Amateur aircraft builders, like Francis Marlier of the ULM Club in Alsace, France who recently converted his Exelec to a Sunexelec with the addition of solar cells, are always looking for reasonable options for powering their airplanes. Perhaps they could turn to fuel cells as a range extender. Several motor scooter makers are bringing out fuel-cell powered models that show some promise despite limited performance and high prices so far.
Intelligent Energy, an English company, demonstrated a fuel cell scooter in 2005, and a number of aircraft developers, including Boeing, have crafted fuel-cell-powered vehicles.
Intelligent Energy’s ENV was reportedly the world’s first purpose-built fuel cell motorbike, and Top Gear’s James May enjoyed the quiet ride, if only moderately endorsing the bike’s sedate performance.
Intelligent Energy’s entry for the Make It in Great Britain exhibit at the Science Museum gives a brief overview of proton exchange membrane fuel cell technology. “This award winning zero emission electric vehicle is powered by Intelligent Energy’s proprietary hydrogen PEM (proton exchange membrane) fuel cell technology. PEM fuel cells are electrochemical devices similar to batteries. Unlike batteries they do not require recharging, continuing to provide power as long as hydrogen fuel is provided.
“In a PEM fuel cell stack, hydrogen and oxygen from the air react at low temperature (80˚C) to produce electricity and water. Fuel cells are near silent, with few moving parts, and operate at high efficiencies, typically two to three times that of an internal combustion engine. This creates potential use in multiple sectors, from consumer electronics and stationary power to a wide range of automotive applications.”
These applications include London Taxis powered by hydrogen fuel cells, and used to shuttle visitors to the London Olympics about in particulate, pollution-free comfort.
Several aeronautical applications have also come to the fore in recent years. The first was the 2008 Boeing Fuel Cell Demonstrator Airplane, described in a paper of that name supplied by Michael Friend, Technical Director for Boeing and a speaker at the Electric Aircraft Symposium.
Using an Austrian HK36 Super Dimona motorglider, researchers replaced the Rotax engine and its fuel tank with a UQM electric motor, batteries, 35,000 kiloPascal (5,076 pounds per square inch) hydrogen tank, and a thermal management system consisting of a fuel cell intercooler, condenser, and motor radiator.
The airplane took off on battery power, which allowed a rate of climb (1.7 meters per second – 335 feet per minute) greater than the European motorglider minimum requirement of 1.5 meters per second. Once airborne and at a safe cruising altitude, the airplane switched to fuel cell power for about 20 minutes. This allowed level flight at about 100 kilometers per hour (62 mph) and demonstrated the feasibility of using proton exchange membrane fuel cells to power aircraft.

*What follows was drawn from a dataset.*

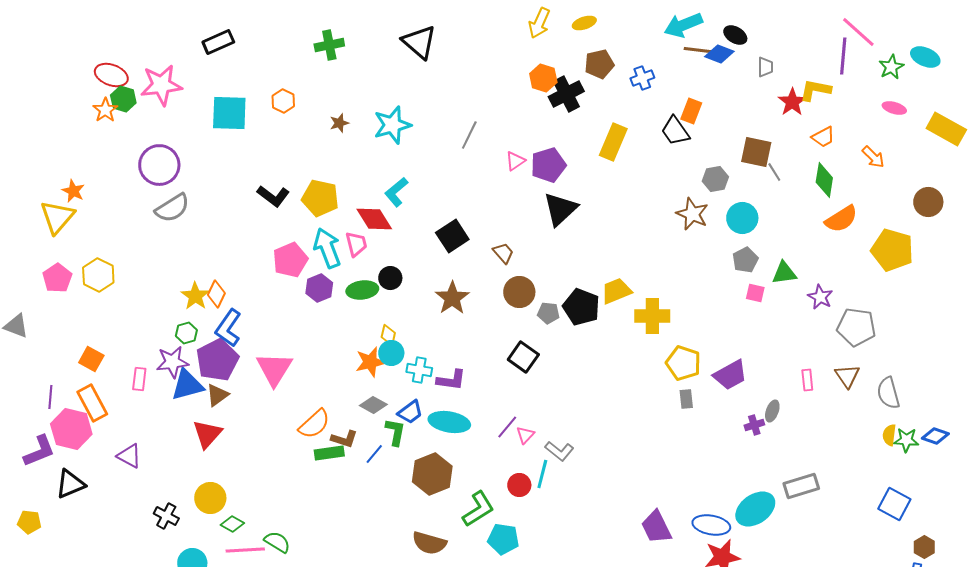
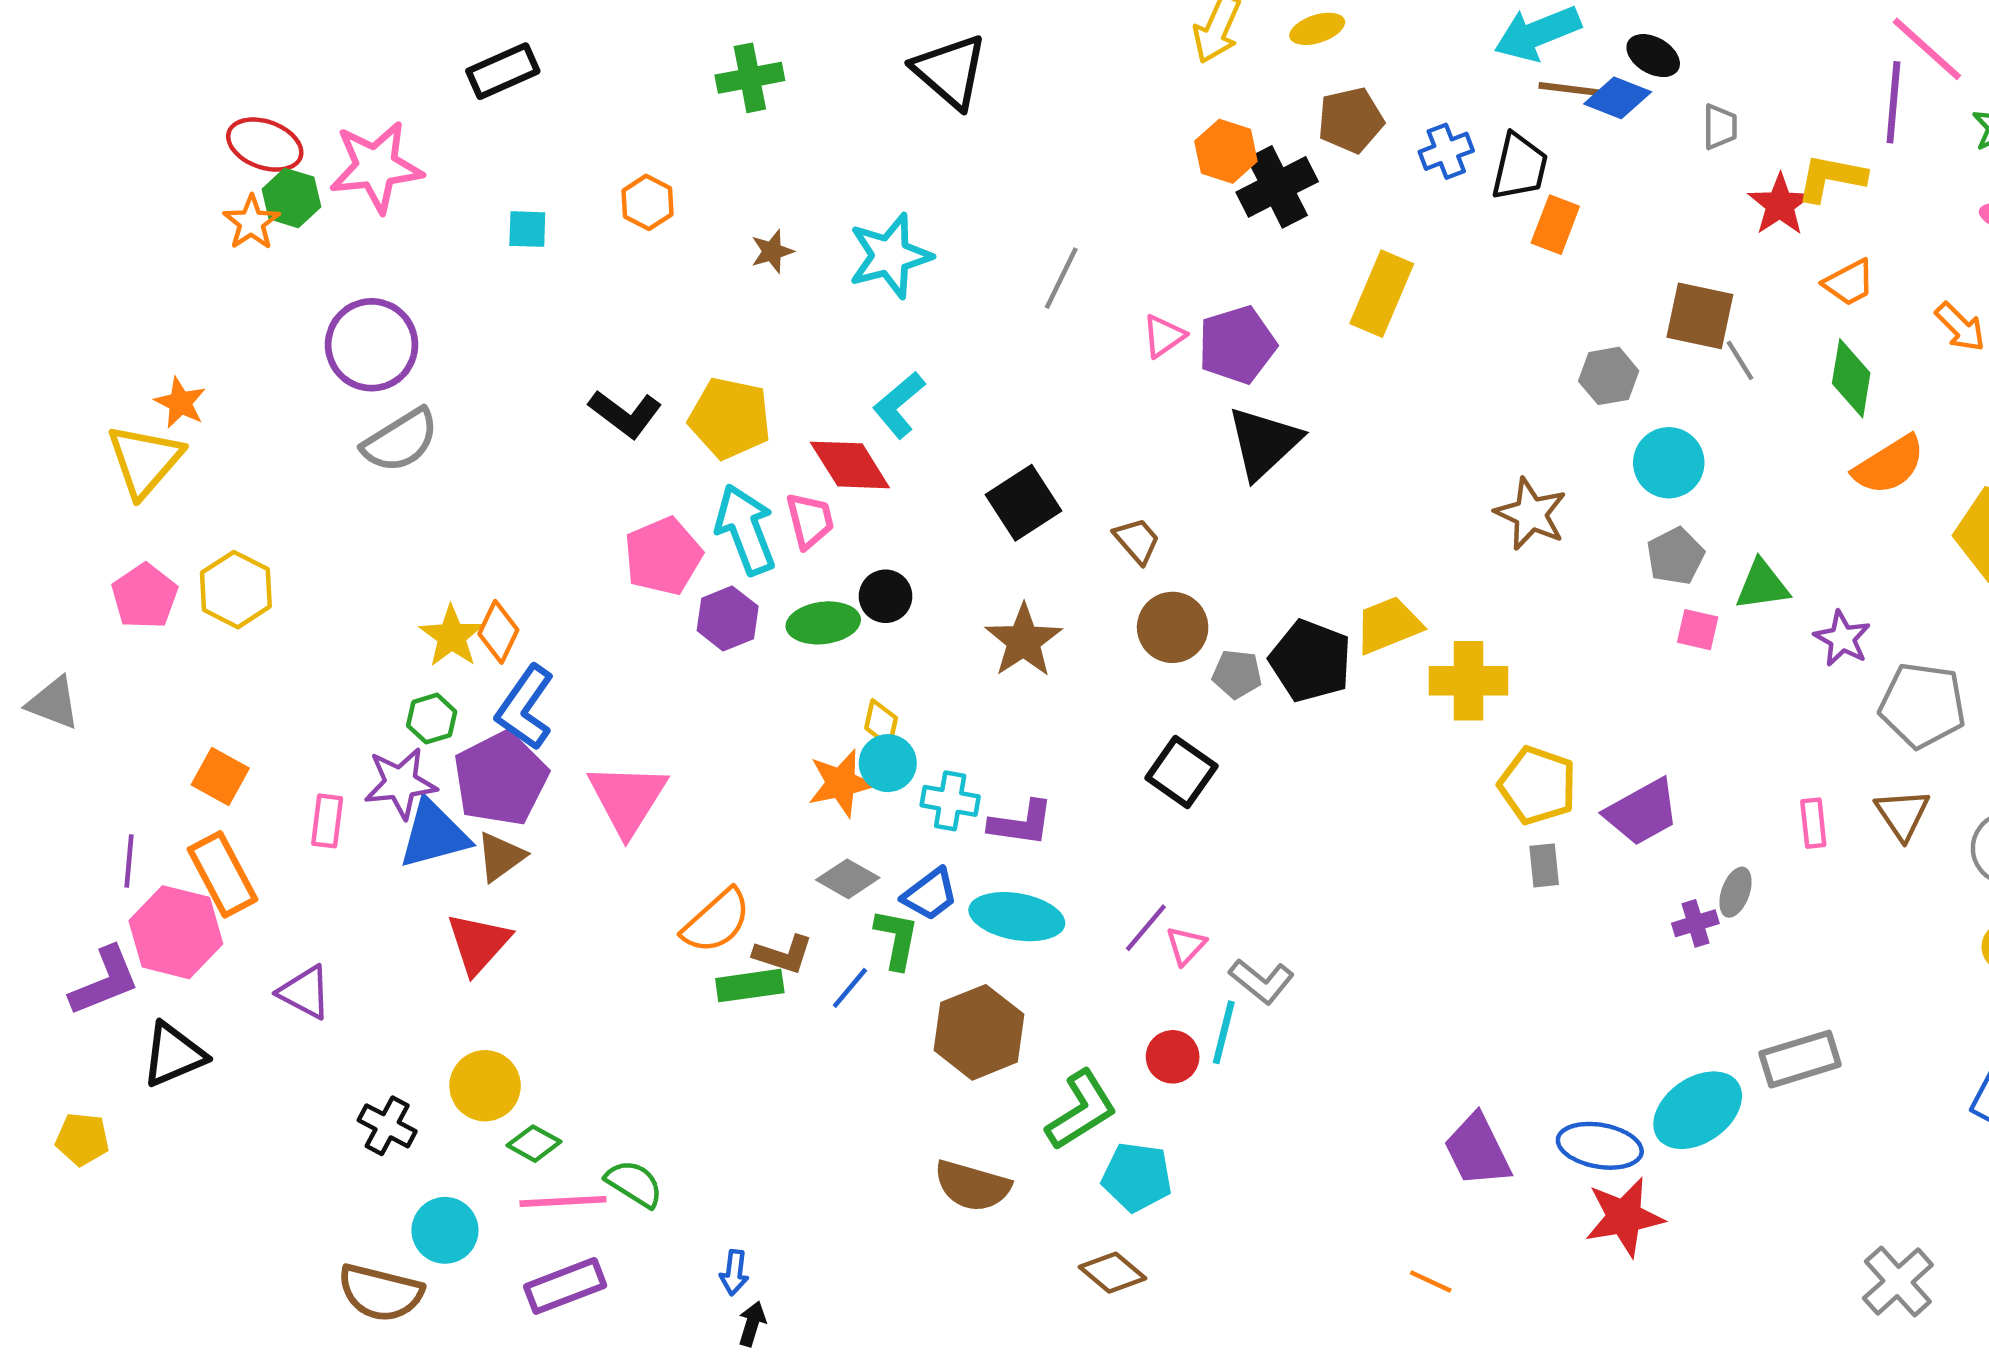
cyan square: (229, 113) -> (527, 229), size x0.5
black trapezoid: (675, 131) -> (1520, 167), moved, turned -132
brown star: (692, 214) -> (1531, 514), moved

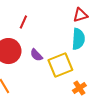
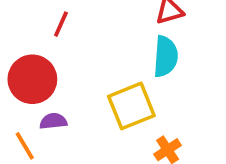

Gerard Thevenot flew the English Channel in 2009 on a La Moutte trike powered by three fuel cells and no batteries on board – using the same Eck/Geiger HPD 13.5 motor that powers the Sunexelec.
An even smaller aircraft, the Ion Tiger fuel cell-powered UAV, stayed in the air for over 26 hours later that same year.
The Lange Antares H3 is the latest version of the hydrogen-powered motorglider that can stay aloft for up to 50 hours on large under-wing fuel tanks.
In 2010, the Italian ENFICA SkySpark airplane, flying totally on fuel cells, raised the fuel-cell speed record to 135 km./hr. (83.7 mph) and demonstrated 40 to 45-minute emission-free flights.
Now, with manufacturers in Europe and Asia promoting new fuel-cell scooters such as the Suzuki Burgman with a claimed range of 220 miles (at 20 mph average speed) and a top speed that allows freeway cruising, fuel cells might warrant a review. In a related story, tourists in Hawaii will soon be scooting about on hydrogen two-wheelers, adding only water vapor to the tradewinds.
With power systems in a range that would seem to allow small aircraft use, one hopes that creative homebuilt aircraft designers will see an opening to exploring the use of these new emission-free fuel sources.